-- Task material follows --

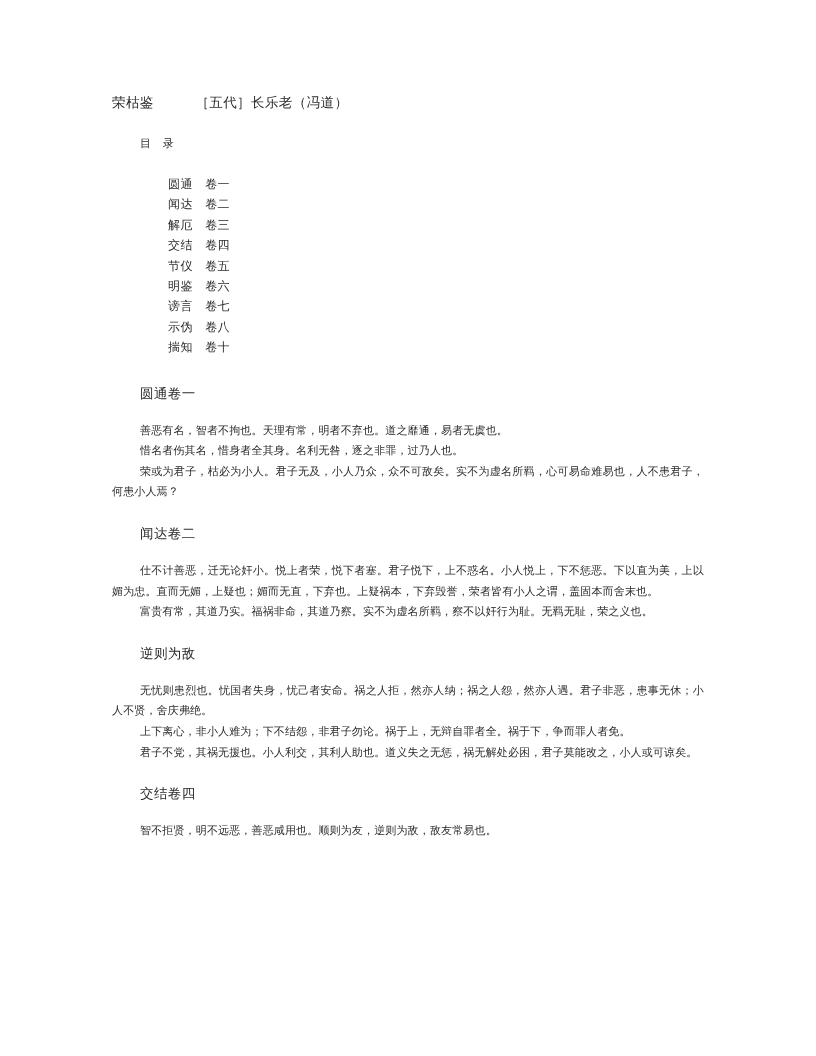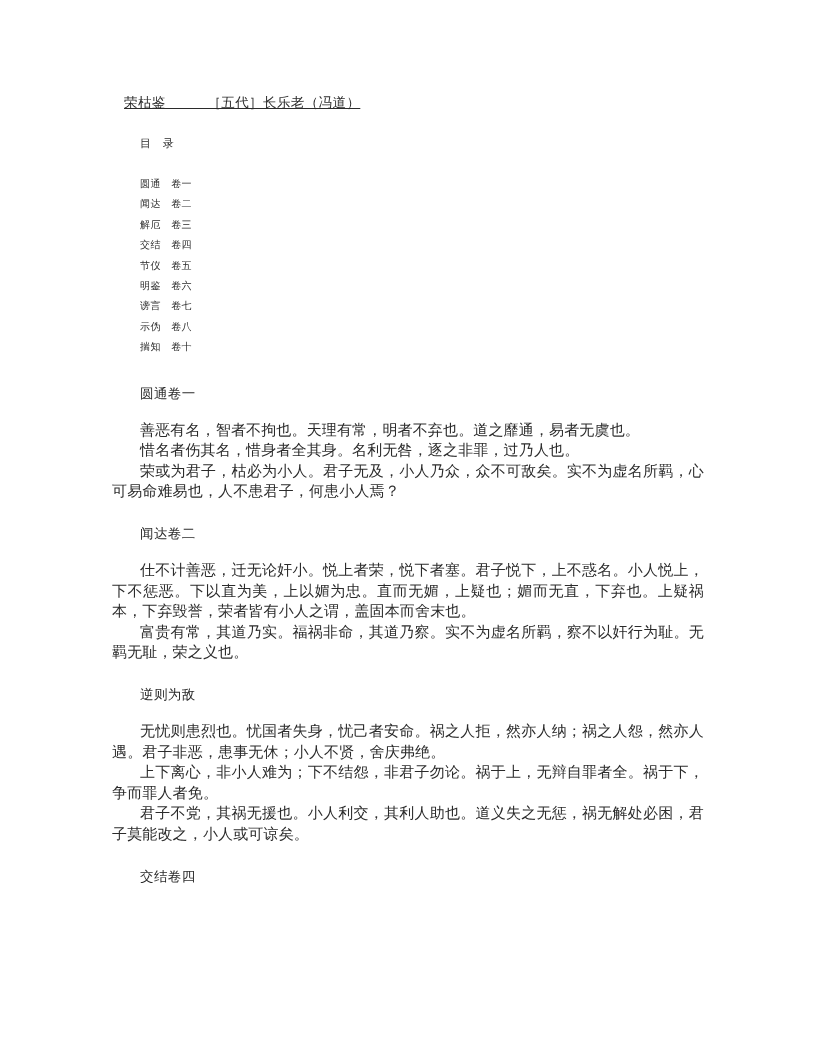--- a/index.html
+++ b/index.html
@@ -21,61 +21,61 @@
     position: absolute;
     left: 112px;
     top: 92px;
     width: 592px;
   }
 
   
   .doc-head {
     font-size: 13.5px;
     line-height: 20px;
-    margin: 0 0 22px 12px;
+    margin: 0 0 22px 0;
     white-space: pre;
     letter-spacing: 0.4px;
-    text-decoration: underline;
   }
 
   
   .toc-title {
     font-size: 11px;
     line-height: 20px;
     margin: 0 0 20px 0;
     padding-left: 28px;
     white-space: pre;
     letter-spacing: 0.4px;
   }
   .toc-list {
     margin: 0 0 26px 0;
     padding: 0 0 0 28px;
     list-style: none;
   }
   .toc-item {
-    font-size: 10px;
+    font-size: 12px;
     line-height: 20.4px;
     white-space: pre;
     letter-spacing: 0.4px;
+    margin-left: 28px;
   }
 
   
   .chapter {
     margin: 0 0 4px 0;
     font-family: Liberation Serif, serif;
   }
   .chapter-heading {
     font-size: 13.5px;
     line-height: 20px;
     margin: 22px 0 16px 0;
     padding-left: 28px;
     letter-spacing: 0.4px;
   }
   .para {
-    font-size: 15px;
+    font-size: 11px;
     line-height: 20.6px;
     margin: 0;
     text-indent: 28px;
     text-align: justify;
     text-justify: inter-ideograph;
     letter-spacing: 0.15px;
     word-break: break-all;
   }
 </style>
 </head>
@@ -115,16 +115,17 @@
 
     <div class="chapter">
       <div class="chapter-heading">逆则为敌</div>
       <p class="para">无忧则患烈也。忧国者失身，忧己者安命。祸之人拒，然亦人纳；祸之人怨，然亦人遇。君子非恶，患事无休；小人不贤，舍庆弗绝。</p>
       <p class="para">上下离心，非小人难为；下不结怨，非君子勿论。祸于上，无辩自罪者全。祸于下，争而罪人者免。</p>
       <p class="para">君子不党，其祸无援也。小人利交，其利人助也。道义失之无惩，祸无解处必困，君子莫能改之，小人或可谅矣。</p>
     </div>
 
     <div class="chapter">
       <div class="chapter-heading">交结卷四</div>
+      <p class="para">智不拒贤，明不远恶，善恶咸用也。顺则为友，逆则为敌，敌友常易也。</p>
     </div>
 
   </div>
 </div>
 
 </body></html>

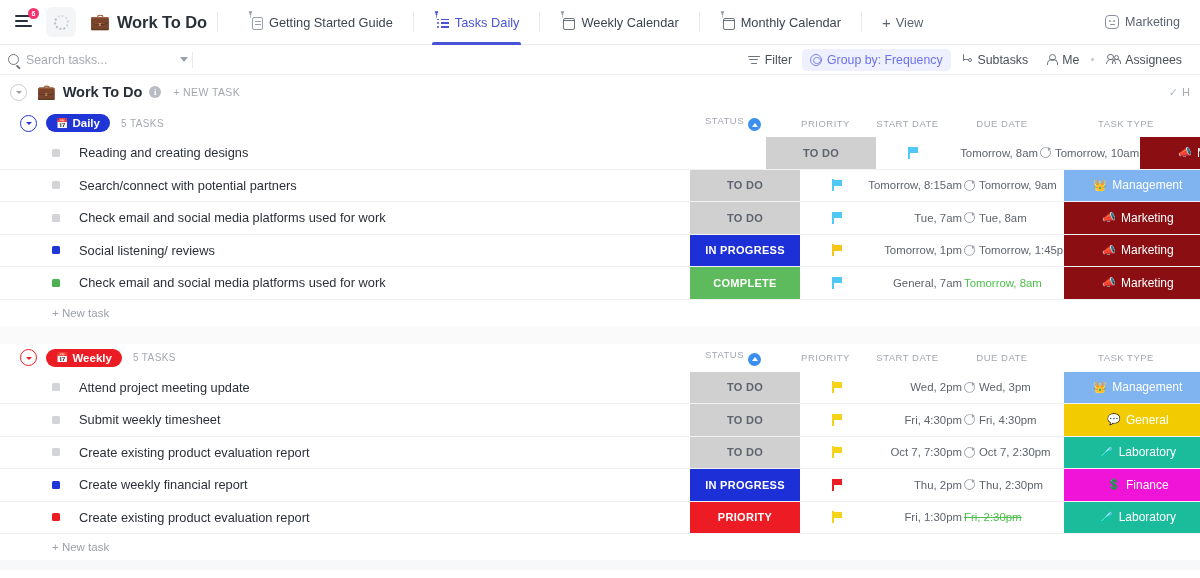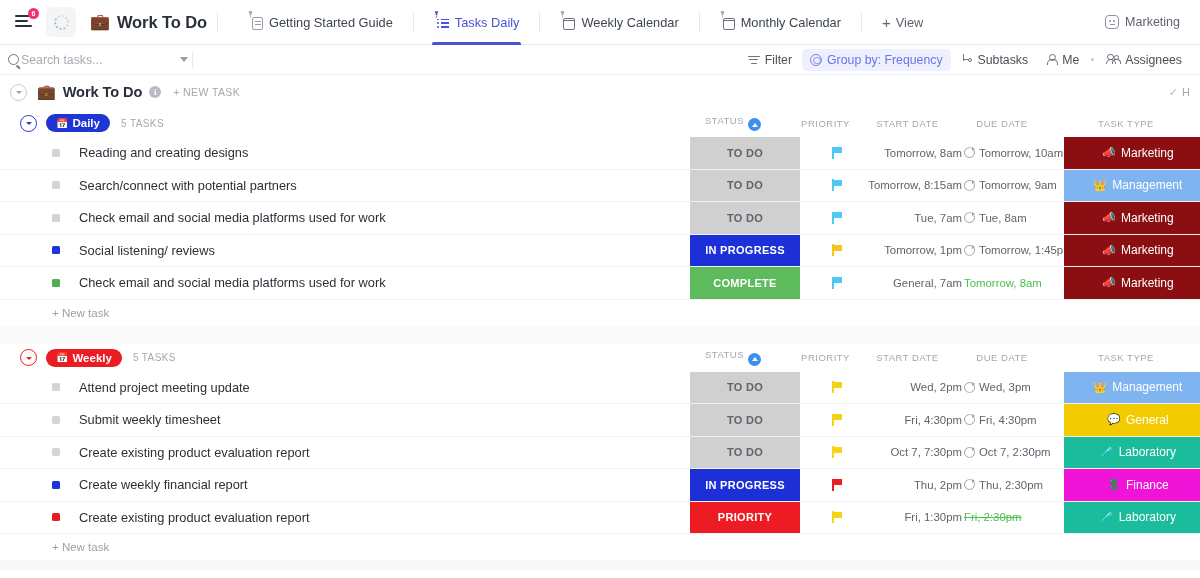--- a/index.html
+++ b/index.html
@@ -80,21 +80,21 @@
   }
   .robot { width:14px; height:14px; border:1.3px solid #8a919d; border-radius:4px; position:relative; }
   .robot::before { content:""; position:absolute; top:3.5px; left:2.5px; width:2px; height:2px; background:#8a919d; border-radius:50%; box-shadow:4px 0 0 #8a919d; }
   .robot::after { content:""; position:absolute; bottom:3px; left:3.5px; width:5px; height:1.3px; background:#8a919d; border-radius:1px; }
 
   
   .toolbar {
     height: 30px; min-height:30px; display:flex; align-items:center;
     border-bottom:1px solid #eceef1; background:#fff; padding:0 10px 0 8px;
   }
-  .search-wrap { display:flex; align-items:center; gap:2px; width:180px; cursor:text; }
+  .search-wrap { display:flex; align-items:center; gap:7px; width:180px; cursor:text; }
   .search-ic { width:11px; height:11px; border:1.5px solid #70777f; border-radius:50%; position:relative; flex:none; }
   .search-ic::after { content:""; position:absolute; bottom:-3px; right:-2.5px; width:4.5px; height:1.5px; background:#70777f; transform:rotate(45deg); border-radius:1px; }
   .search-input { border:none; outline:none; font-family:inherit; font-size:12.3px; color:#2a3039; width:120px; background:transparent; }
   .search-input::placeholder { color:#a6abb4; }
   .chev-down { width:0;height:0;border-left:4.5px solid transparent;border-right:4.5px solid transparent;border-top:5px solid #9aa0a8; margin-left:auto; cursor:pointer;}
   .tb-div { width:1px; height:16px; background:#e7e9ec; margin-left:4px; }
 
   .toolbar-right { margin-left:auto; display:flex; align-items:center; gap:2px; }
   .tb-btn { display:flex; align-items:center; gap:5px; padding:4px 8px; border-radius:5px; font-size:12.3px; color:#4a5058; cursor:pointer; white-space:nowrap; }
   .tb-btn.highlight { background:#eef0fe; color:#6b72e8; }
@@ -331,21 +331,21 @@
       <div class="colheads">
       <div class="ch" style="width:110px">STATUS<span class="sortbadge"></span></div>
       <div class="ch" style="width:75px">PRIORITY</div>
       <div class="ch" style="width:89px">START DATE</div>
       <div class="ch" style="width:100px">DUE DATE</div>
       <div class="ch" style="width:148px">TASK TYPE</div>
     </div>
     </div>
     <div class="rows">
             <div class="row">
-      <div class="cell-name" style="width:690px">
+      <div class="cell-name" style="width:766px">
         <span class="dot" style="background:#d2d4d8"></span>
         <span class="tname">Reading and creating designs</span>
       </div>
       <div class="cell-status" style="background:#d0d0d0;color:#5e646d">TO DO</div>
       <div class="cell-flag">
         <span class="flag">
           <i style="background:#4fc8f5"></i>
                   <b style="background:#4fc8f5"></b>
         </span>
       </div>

-- Task material concluded --

Task prompt: Could you transcribe all of the data exactly, keeping every picture out of the copy?

Expected answer:
--- a/index.html
+++ b/index.html
@@ -21,61 +21,61 @@
     position: absolute;
     left: 112px;
     top: 92px;
     width: 592px;
   }
 
   
   .doc-head {
     font-size: 13.5px;
     line-height: 20px;
-    margin: 0 0 22px 12px;
+    margin: 0 0 22px 0;
     white-space: pre;
     letter-spacing: 0.4px;
-    text-decoration: underline;
   }
 
   
   .toc-title {
     font-size: 11px;
     line-height: 20px;
     margin: 0 0 20px 0;
     padding-left: 28px;
     white-space: pre;
     letter-spacing: 0.4px;
   }
   .toc-list {
     margin: 0 0 26px 0;
     padding: 0 0 0 28px;
     list-style: none;
   }
   .toc-item {
-    font-size: 10px;
+    font-size: 12px;
     line-height: 20.4px;
     white-space: pre;
     letter-spacing: 0.4px;
+    margin-left: 28px;
   }
 
   
   .chapter {
     margin: 0 0 4px 0;
     font-family: Liberation Serif, serif;
   }
   .chapter-heading {
     font-size: 13.5px;
     line-height: 20px;
     margin: 22px 0 16px 0;
     padding-left: 28px;
     letter-spacing: 0.4px;
   }
   .para {
-    font-size: 15px;
+    font-size: 11px;
     line-height: 20.6px;
     margin: 0;
     text-indent: 28px;
     text-align: justify;
     text-justify: inter-ideograph;
     letter-spacing: 0.15px;
     word-break: break-all;
   }
 </style>
 </head>
@@ -115,16 +115,17 @@
 
     <div class="chapter">
       <div class="chapter-heading">逆则为敌</div>
       <p class="para">无忧则患烈也。忧国者失身，忧己者安命。祸之人拒，然亦人纳；祸之人怨，然亦人遇。君子非恶，患事无休；小人不贤，舍庆弗绝。</p>
       <p class="para">上下离心，非小人难为；下不结怨，非君子勿论。祸于上，无辩自罪者全。祸于下，争而罪人者免。</p>
       <p class="para">君子不党，其祸无援也。小人利交，其利人助也。道义失之无惩，祸无解处必困，君子莫能改之，小人或可谅矣。</p>
     </div>
 
     <div class="chapter">
       <div class="chapter-heading">交结卷四</div>
+      <p class="para">智不拒贤，明不远恶，善恶咸用也。顺则为友，逆则为敌，敌友常易也。</p>
     </div>
 
   </div>
 </div>
 
 </body></html>

--- a/index.html
+++ b/index.html
@@ -80,21 +80,21 @@
   }
   .robot { width:14px; height:14px; border:1.3px solid #8a919d; border-radius:4px; position:relative; }
   .robot::before { content:""; position:absolute; top:3.5px; left:2.5px; width:2px; height:2px; background:#8a919d; border-radius:50%; box-shadow:4px 0 0 #8a919d; }
   .robot::after { content:""; position:absolute; bottom:3px; left:3.5px; width:5px; height:1.3px; background:#8a919d; border-radius:1px; }
 
   
   .toolbar {
     height: 30px; min-height:30px; display:flex; align-items:center;
     border-bottom:1px solid #eceef1; background:#fff; padding:0 10px 0 8px;
   }
-  .search-wrap { display:flex; align-items:center; gap:2px; width:180px; cursor:text; }
+  .search-wrap { display:flex; align-items:center; gap:7px; width:180px; cursor:text; }
   .search-ic { width:11px; height:11px; border:1.5px solid #70777f; border-radius:50%; position:relative; flex:none; }
   .search-ic::after { content:""; position:absolute; bottom:-3px; right:-2.5px; width:4.5px; height:1.5px; background:#70777f; transform:rotate(45deg); border-radius:1px; }
   .search-input { border:none; outline:none; font-family:inherit; font-size:12.3px; color:#2a3039; width:120px; background:transparent; }
   .search-input::placeholder { color:#a6abb4; }
   .chev-down { width:0;height:0;border-left:4.5px solid transparent;border-right:4.5px solid transparent;border-top:5px solid #9aa0a8; margin-left:auto; cursor:pointer;}
   .tb-div { width:1px; height:16px; background:#e7e9ec; margin-left:4px; }
 
   .toolbar-right { margin-left:auto; display:flex; align-items:center; gap:2px; }
   .tb-btn { display:flex; align-items:center; gap:5px; padding:4px 8px; border-radius:5px; font-size:12.3px; color:#4a5058; cursor:pointer; white-space:nowrap; }
   .tb-btn.highlight { background:#eef0fe; color:#6b72e8; }
@@ -331,21 +331,21 @@
       <div class="colheads">
       <div class="ch" style="width:110px">STATUS<span class="sortbadge"></span></div>
       <div class="ch" style="width:75px">PRIORITY</div>
       <div class="ch" style="width:89px">START DATE</div>
       <div class="ch" style="width:100px">DUE DATE</div>
       <div class="ch" style="width:148px">TASK TYPE</div>
     </div>
     </div>
     <div class="rows">
             <div class="row">
-      <div class="cell-name" style="width:690px">
+      <div class="cell-name" style="width:766px">
         <span class="dot" style="background:#d2d4d8"></span>
         <span class="tname">Reading and creating designs</span>
       </div>
       <div class="cell-status" style="background:#d0d0d0;color:#5e646d">TO DO</div>
       <div class="cell-flag">
         <span class="flag">
           <i style="background:#4fc8f5"></i>
                   <b style="background:#4fc8f5"></b>
         </span>
       </div>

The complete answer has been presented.